*Extracted page text data*:

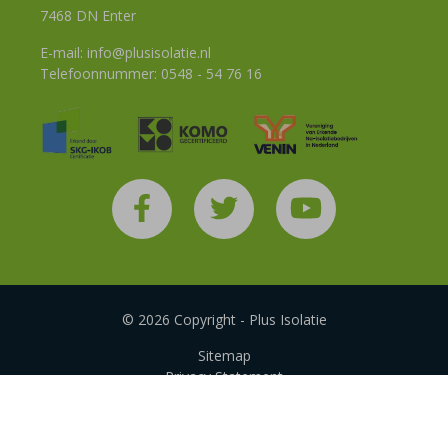
7468 DN Enter
E-mail:
info@plusisolatie.nl
Telefoonnummer:
0548 - 54 76 16
© 2026 Copyright - Plus Isolatie
Sitemap
Privacy Statement
Disclaimer
Algemene voorwaarden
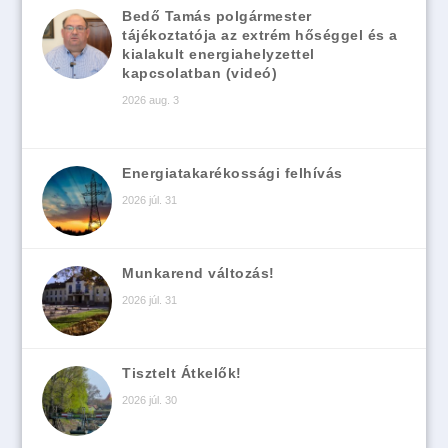
Bedő Tamás polgármester
tájékoztatója az extrém hőséggel és a
kialakult energiahelyzettel
kapcsolatban (videó)
2026 aug. 3
Energiatakarékossági felhívás
2026 júl. 31
Munkarend változás!
2026 júl. 31
Tisztelt Átkelők!
2026 júl. 30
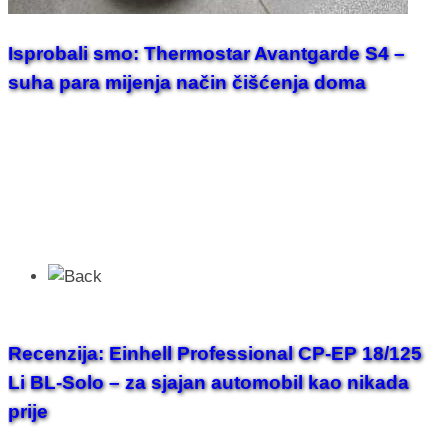
Isprobali smo: Thermostar Avantgarde S4 –
suha para mijenja način čišćenja doma
Recenzija: Einhell Professional CP-EP 18/125
Li BL-Solo – za sjajan automobil kao nikada
prije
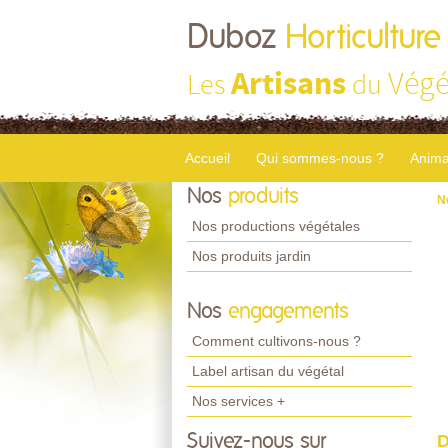
Duboz
Horticulture
Artisans
Végé
Les
du
Accueil
Qui sommes-nous ?
Anima
Nos
produits
N
Nos productions végétales
Nos produits jardin
Nos
engagements
Comment cultivons-nous ?
Label artisan du végétal
Nos services +
Suivez-nous sur
D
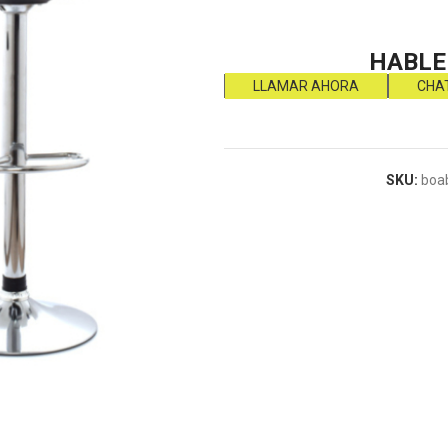
HABLE
LLAMAR AHORA
CHA
SKU:
boa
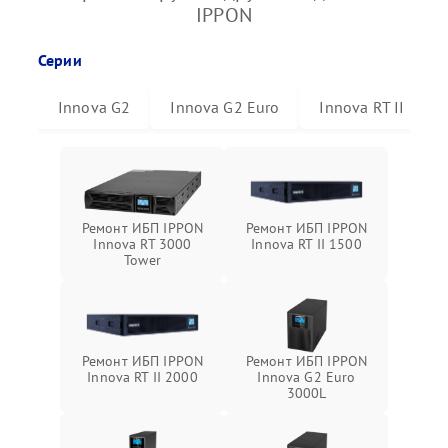
IPPON
Серии
Innova G2
Innova G2 Euro
Innova RT II
Ремонт ИБП IPPON
Ремонт ИБП IPPON
Innova RT 3000
Innova RT II 1500
Tower
Ремонт ИБП IPPON
Ремонт ИБП IPPON
Innova RT II 2000
Innova G2 Euro
3000L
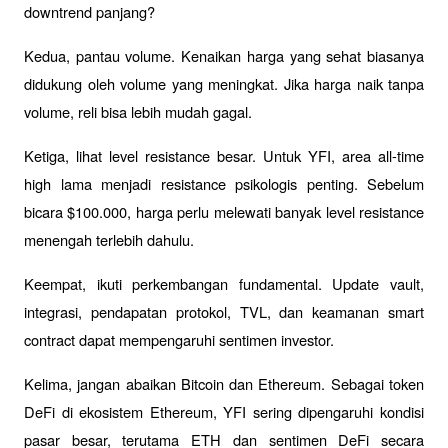
downtrend panjang?
Kedua, pantau volume. Kenaikan harga yang sehat biasanya 
didukung oleh volume yang meningkat. Jika harga naik tanpa 
volume, reli bisa lebih mudah gagal.
Ketiga, lihat level resistance besar. Untuk YFI, area all-time 
high lama menjadi resistance psikologis penting. Sebelum 
bicara $100.000, harga perlu melewati banyak level resistance 
menengah terlebih dahulu.
Keempat, ikuti perkembangan fundamental. Update vault, 
integrasi, pendapatan protokol, TVL, dan keamanan smart 
contract dapat mempengaruhi sentimen investor.
Kelima, jangan abaikan Bitcoin dan Ethereum. Sebagai token 
DeFi di ekosistem Ethereum, YFI sering dipengaruhi kondisi 
pasar besar, terutama ETH dan sentimen DeFi secara 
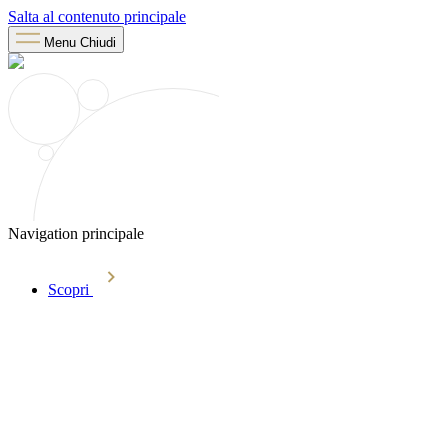
Salta al contenuto principale
Menu
Chiudi
Navigation principale
Scopri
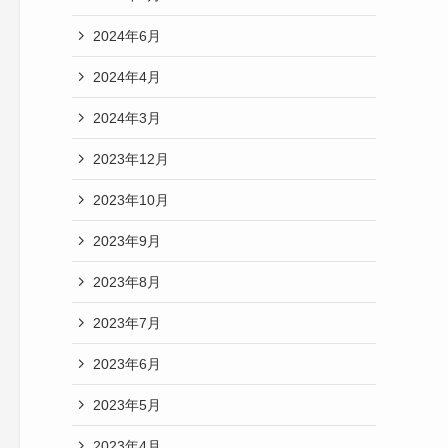
2024年6月
2024年4月
2024年3月
2023年12月
2023年10月
2023年9月
2023年8月
2023年7月
2023年6月
2023年5月
2023年4月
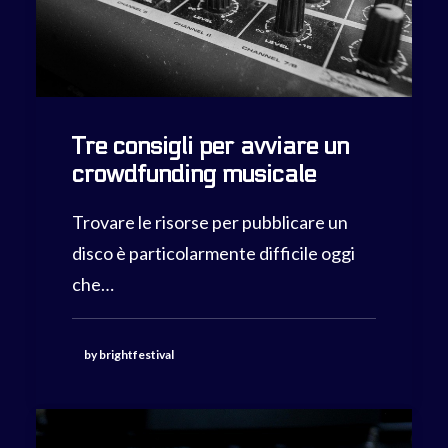
Tre consigli per avviare un
crowdfunding musicale
Trovare le risorse per pubblicare un
disco è particolarmente difficile oggi
che…
by brightfestival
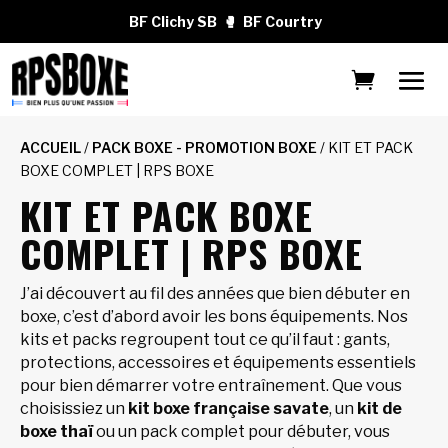
BF Clichy SB
🥊
BF Courtry
ACCUEIL
/
PACK BOXE - PROMOTION BOXE
/ KIT ET PACK
BOXE COMPLET | RPS BOXE
KIT ET PACK BOXE
COMPLET | RPS BOXE
J’ai découvert au fil des années que bien débuter en
boxe, c’est d’abord avoir les bons équipements. Nos
kits et packs regroupent tout ce qu’il faut : gants,
protections, accessoires et équipements essentiels
pour bien démarrer votre entraînement. Que vous
choisissiez un
kit boxe française savate
, un
kit de
boxe thaï
ou un pack complet pour débuter, vous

*WORK REQUIRED*:
The answer must be an exact reproduction of the records, with every picture left out.

*ANSWER TO THIS EXERCISE*:
7468 DN Enter
E-mail:
info@plusisolatie.nl
Telefoonnummer:
0548 - 54 76 16
© 2026 Copyright - Plus Isolatie
Sitemap
Privacy Statement
Disclaimer
Algemene voorwaarden
Bedő Tamás polgármester
tájékoztatója az extrém hőséggel és a
kialakult energiahelyzettel
kapcsolatban (videó)
2026 aug. 3
Energiatakarékossági felhívás
2026 júl. 31
Munkarend változás!
2026 júl. 31
Tisztelt Átkelők!
2026 júl. 30
Isprobali smo: Thermostar Avantgarde S4 –
suha para mijenja način čišćenja doma
Recenzija: Einhell Professional CP-EP 18/125
Li BL-Solo – za sjajan automobil kao nikada
prije
Duboz
Horticulture
Artisans
Végé
Les
du
Accueil
Qui sommes-nous ?
Anima
Nos
produits
N
Nos productions végétales
Nos produits jardin
Nos
engagements
Comment cultivons-nous ?
Label artisan du végétal
Nos services +
Suivez-nous sur
D
HABLE
LLAMAR AHORA
CHA
SKU:
boa
IPPON
Серии
Innova G2
Innova G2 Euro
Innova RT II
Ремонт ИБП IPPON
Ремонт ИБП IPPON
Innova RT 3000
Innova RT II 1500
Tower
Ремонт ИБП IPPON
Ремонт ИБП IPPON
Innova RT II 2000
Innova G2 Euro
3000L
downtrend panjang?
Kedua, pantau volume. Kenaikan harga yang sehat biasanya 
didukung oleh volume yang meningkat. Jika harga naik tanpa 
volume, reli bisa lebih mudah gagal.
Ketiga, lihat level resistance besar. Untuk YFI, area all-time 
high lama menjadi resistance psikologis penting. Sebelum 
bicara $100.000, harga perlu melewati banyak level resistance 
menengah terlebih dahulu.
Keempat, ikuti perkembangan fundamental. Update vault, 
integrasi, pendapatan protokol, TVL, dan keamanan smart 
contract dapat mempengaruhi sentimen investor.
Kelima, jangan abaikan Bitcoin dan Ethereum. Sebagai token 
DeFi di ekosistem Ethereum, YFI sering dipengaruhi kondisi 
pasar besar, terutama ETH dan sentimen DeFi secara 
Salta al contenuto principale
Menu
Chiudi
Navigation principale
Scopri
2024年6月
2024年4月
2024年3月
2023年12月
2023年10月
2023年9月
2023年8月
2023年7月
2023年6月
2023年5月
2023年4月
Tre consigli per avviare un
crowdfunding musicale
Trovare le risorse per pubblicare un
disco è particolarmente difficile oggi
che…
by brightfestival
BF Clichy SB
🥊
BF Courtry
ACCUEIL
/
PACK BOXE - PROMOTION BOXE
/ KIT ET PACK
BOXE COMPLET | RPS BOXE
KIT ET PACK BOXE
COMPLET | RPS BOXE
J’ai découvert au fil des années que bien débuter en
boxe, c’est d’abord avoir les bons équipements. Nos
kits et packs regroupent tout ce qu’il faut : gants,
protections, accessoires et équipements essentiels
pour bien démarrer votre entraînement. Que vous
choisissiez un
kit boxe française savate
, un
kit de
boxe thaï
ou un pack complet pour débuter, vous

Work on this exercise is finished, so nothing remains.